HONOLULU (AP) - The Honolulu City Council has agreed to pay $37,500 to a man who said his finger was broken by a police officer as he made a video recording of an arrest.

The council also approved a $22,500 settlement Wednesday for a man who said he was held for an unreasonable time after his arrest.

The awards bring to 12 the number of police lawsuits settled in 2014. The city has paid out $2.6 million, the Honolulu Star Advertiser (https://bit.ly/ZqxjQa) reported.

Most were from two cases. Honolulu approved a $1.4 million payment to the family of Aaron Torres, who was suffocated as police restrained him. The city and county paid $950,000 to a woman struck by a subsidized police vehicle.

The larger settlement last week was directed at a 22-year veteran in the Traffic Division.

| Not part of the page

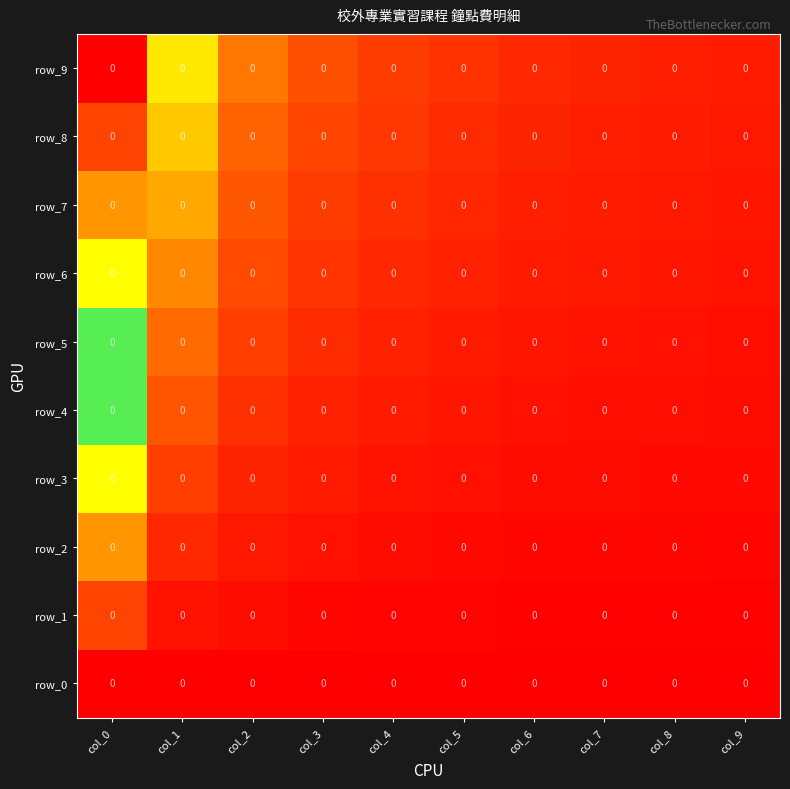

List the series in order of their peak value, highest first.

row_9, row_8, row_7, row_6, row_5, row_4, row_3, row_2, row_1, row_0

According to the lawsuit, the police corporal was escorting a handcuffed man and carrying a stun gun when he walked past Randy Salazar Jr., who was recording the arrest with an iPhone in Halawa.

The officer without warning used the stun gun to hit Salazar’s hand. The officer testified that something had come toward his head, and he put his hand up to shield himself.

Tracy Fukui, Salazar’s attorney, said the officer could have been charged with felony assault. The damages cover a $7,000 medical bill and pain and suffering for the military veteran who served in Afghanistan, she said. Salazar could have sought punitive damages, she said.

“He was just taken aback by the way he was treated,” she said. “All he was doing was videotaping.”

A police spokeswoman said the department does not comment on pending litigation.

In the other settlement, John Ilae said he was held for an extended time illegally after an arrest during an assault investigation. His lawsuit said he was held for nearly 38 hours in June 2010.

Attorney Eric Seitz said police have up to 48 hours to charge a person but can’t use the time to build a case. Seitz said police continue to deliberately hold people without charges as a tactic to produce confessions or statements.